Dokter akan memasukkan sebuah kateter dengan panduan X-ray melalui pembuluh
darah di kaki. Ketika kateter berhasil menemukan sumber gangguan ritme jantung,
maka alat kecil itu akan merusak bagian kecil jaringan jantung tersebut.
Pola hidup
◦ Makan makanan yang baik untuk jantung: rendah garam dan lemak solid serta kaya
akan buah, sayur dan gandum utuh
◦ Olahraga rutin: olahraga setiap hari dan tingkatkan aktivitas fisik
◦ Hindari merokok dan alkohol
◦ Jaga berat badan yang sehat
◦ Jaga tekanan darah dan kadar kolestrol di bawah kendali
◦ Rutin jalankan perawatan lanjutan
Daftar Pustaka
• Rampengan, Starry Homenta. 2015. Kardioversi pada Fibrilasi Atrium.Fakultas Kedokteran Universitas
Indonesia: Depok
• European Heart Rhythm A, European Association for Cardio-Thoracic S, Camm AJ, et al. Guidelines
for the management of atrial fibrillation: the Task Force for the Management of Atrial Fibrillation of the
European Society of Cardiology (ESC). Europace : European pacing, arrhythmias, and cardiac
electrophysiology : journal of the working groups on cardiac
pacing, arrhythmias, and cardiac cellular electrophysiology of the European Society of Cardiology
2010;12:1360-420.
• Bellet S. Clinical Disorders of the Heart Beat. 3rd ed. Philadelphia: Lea & Febiger; 1971.

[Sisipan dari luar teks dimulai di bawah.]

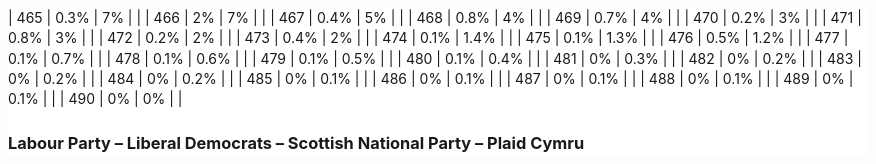 | 465 | 0.3% | 7% |  |
| 466 | 2% | 7% |  |
| 467 | 0.4% | 5% |  |
| 468 | 0.8% | 4% |  |
| 469 | 0.7% | 4% |  |
| 470 | 0.2% | 3% |  |
| 471 | 0.8% | 3% |  |
| 472 | 0.2% | 2% |  |
| 473 | 0.4% | 2% |  |
| 474 | 0.1% | 1.4% |  |
| 475 | 0.1% | 1.3% |  |
| 476 | 0.5% | 1.2% |  |
| 477 | 0.1% | 0.7% |  |
| 478 | 0.1% | 0.6% |  |
| 479 | 0.1% | 0.5% |  |
| 480 | 0.1% | 0.4% |  |
| 481 | 0% | 0.3% |  |
| 482 | 0% | 0.2% |  |
| 483 | 0% | 0.2% |  |
| 484 | 0% | 0.2% |  |
| 485 | 0% | 0.1% |  |
| 486 | 0% | 0.1% |  |
| 487 | 0% | 0.1% |  |
| 488 | 0% | 0.1% |  |
| 489 | 0% | 0.1% |  |
| 490 | 0% | 0% |  |

### Labour Party – Liberal Democrats – Scottish National Party – Plaid Cymru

• Perhimpunan Dokter Spesialis Kardiovaskular Indonesia. 2014. Pedoman Tata Laksana Fibrilasi Atrium.
Edisi I. Penerbit Centra Communications. http://www.inaheart.org/upload/file/FA_Final_Launch.pdf
• Effendi. 2017. Tatalaksana Fibrilasi Atrium. Departemen Anatomi, Fakultas Kedokteran Universitas
Atma Jaya, Jakarta. CDK-249/ vol. 44 no. 2.